### EXERCISE GOAL
Setting aside any pictures, reproduce the data exactly.

(Recorded data)
== Segment start ==

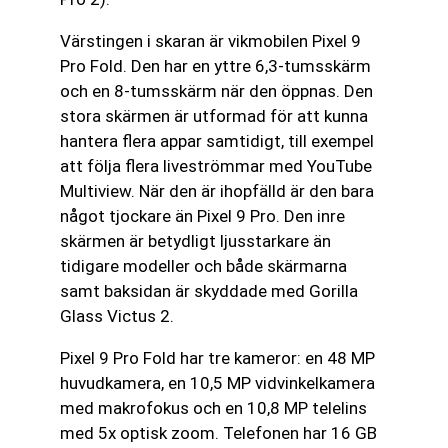
Värstingen i skaran är vikmobilen Pixel 9
Pro Fold. Den har en yttre 6,3-tumsskärm
och en 8-tumsskärm när den öppnas. Den
stora skärmen är utformad för att kunna
hantera flera appar samtidigt, till exempel
att följa flera liveströmmar med YouTube
Multiview. När den är ihopfälld är den bara
något tjockare än Pixel 9 Pro. Den inre
skärmen är betydligt ljusstarkare än
tidigare modeller och både skärmarna
samt baksidan är skyddade med Gorilla
Glass Victus 2.
Pixel 9 Pro Fold har tre kameror: en 48 MP
huvudkamera, en 10,5 MP vidvinkelkamera
med makrofokus och en 10,8 MP telelins
med 5x optisk zoom. Telefonen har 16 GB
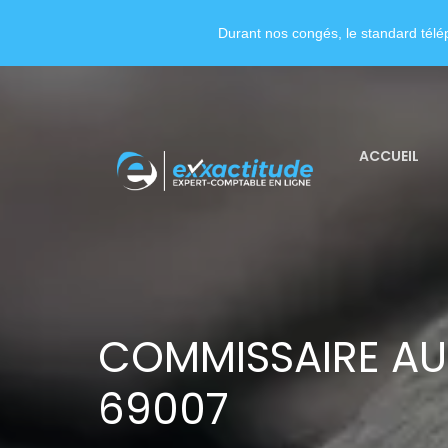
Durant nos congés, le standard télép
ACCUEIL
COMMISSAIRE AU
69007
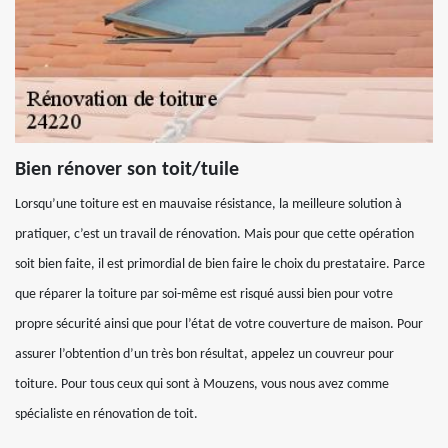
Bien rénover son toit/tuile
Lorsqu’une toiture est en mauvaise résistance, la meilleure solution à
pratiquer, c’est un travail de rénovation. Mais pour que cette opération
soit bien faite, il est primordial de bien faire le choix du prestataire. Parce
que réparer la toiture par soi-même est risqué aussi bien pour votre
propre sécurité ainsi que pour l’état de votre couverture de maison. Pour
assurer l’obtention d’un très bon résultat, appelez un couvreur pour
toiture. Pour tous ceux qui sont à Mouzens, vous nous avez comme
spécialiste en rénovation de toit.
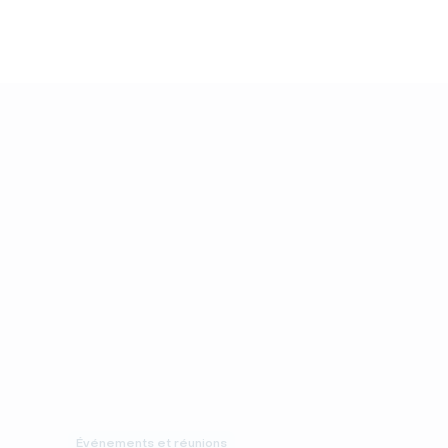
Événements et réunions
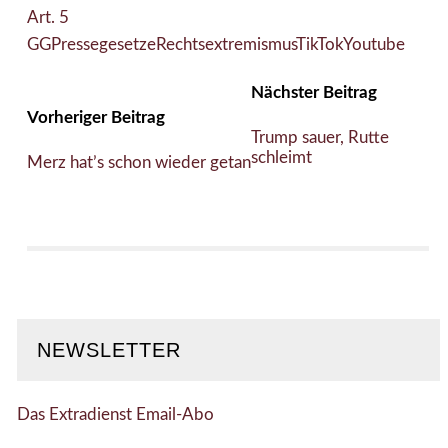
Art. 5
GG
Pressegesetze
Rechtsextremismus
TikTok
Youtube
Nächster Beitrag
Vorheriger Beitrag
Trump sauer, Rutte
schleimt
Merz hat’s schon wieder getan
NEWSLETTER
Das Extradienst Email-Abo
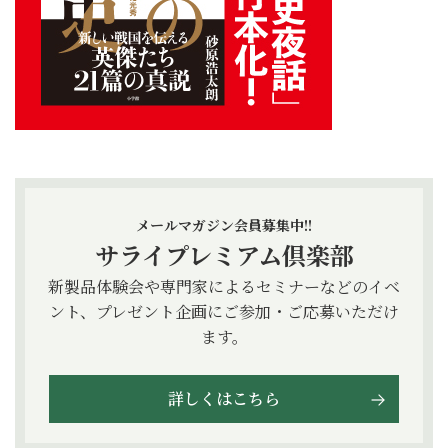
メールマガジン会員募集中!!
サライプレミアム倶楽部
新製品体験会や専門家によるセミナーなどのイベ
ント、プレゼント企画にご参加・ご応募いただけ
ます。
詳しくはこちら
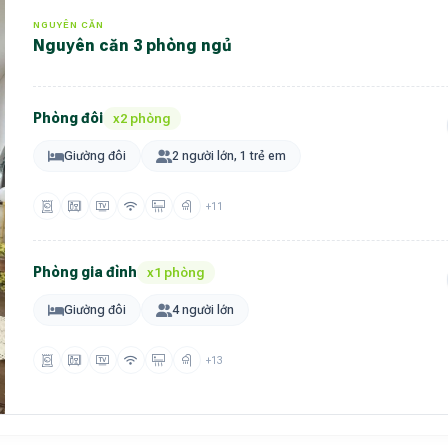
NGUYÊN CĂN
Nguyên căn 3 phòng ngủ
Phòng đôi
x2 phòng
Giường đôi
2 người lớn, 1 trẻ em
+11
Phòng gia đình
x1 phòng
Giường đôi
4 người lớn
+13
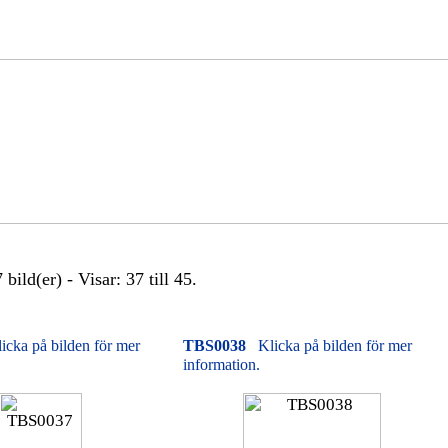
bild(er) - Visar: 37 till 45.
icka på bilden för mer
TBS0038
Klicka på bilden för mer
information.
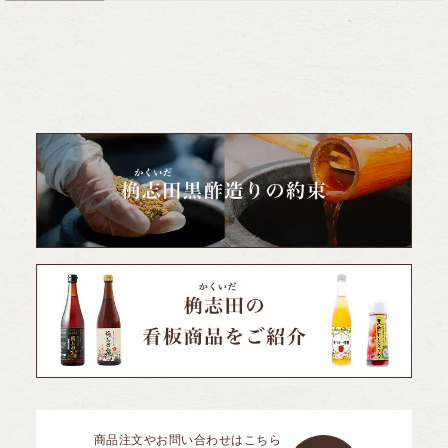
商品注文やお問い合わせはこちら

== Segment end ==

### ANSWER TO THE PROBLEM
Värstingen i skaran är vikmobilen Pixel 9
Pro Fold. Den har en yttre 6,3-tumsskärm
och en 8-tumsskärm när den öppnas. Den
stora skärmen är utformad för att kunna
hantera flera appar samtidigt, till exempel
att följa flera liveströmmar med YouTube
Multiview. När den är ihopfälld är den bara
något tjockare än Pixel 9 Pro. Den inre
skärmen är betydligt ljusstarkare än
tidigare modeller och både skärmarna
samt baksidan är skyddade med Gorilla
Glass Victus 2.
Pixel 9 Pro Fold har tre kameror: en 48 MP
huvudkamera, en 10,5 MP vidvinkelkamera
med makrofokus och en 10,8 MP telelins
med 5x optisk zoom. Telefonen har 16 GB
Durant nos congés, le standard télép
ACCUEIL
COMMISSAIRE AU
69007
Bien rénover son toit/tuile
Lorsqu’une toiture est en mauvaise résistance, la meilleure solution à
pratiquer, c’est un travail de rénovation. Mais pour que cette opération
soit bien faite, il est primordial de bien faire le choix du prestataire. Parce
que réparer la toiture par soi-même est risqué aussi bien pour votre
propre sécurité ainsi que pour l’état de votre couverture de maison. Pour
assurer l’obtention d’un très bon résultat, appelez un couvreur pour
toiture. Pour tous ceux qui sont à Mouzens, vous nous avez comme
spécialiste en rénovation de toit.
Événements et réunions
Art. 5
GG
Pressegesetze
Rechtsextremismus
TikTok
Youtube
Nächster Beitrag
Vorheriger Beitrag
Trump sauer, Rutte
schleimt
Merz hat’s schon wieder getan
NEWSLETTER
Das Extradienst Email-Abo
メールマガジン会員募集中!!
サライプレミアム倶楽部
新製品体験会や専門家によるセミナーなどのイベ
ント、プレゼント企画にご参加・ご応募いただけ
ます。
詳しくはこちら
NGUYÊN CĂN
Nguyên căn 3 phòng ngủ
Phòng đôi
x2 phòng
Giường đôi
2 người lớn, 1 trẻ em
+11
Phòng gia đình
x1 phòng
Giường đôi
4 người lớn
+13
bild(er) - Visar: 37 till 45.
icka på bilden för mer
TBS0038
Klicka på bilden för mer
information.
商品注文やお問い合わせはこちら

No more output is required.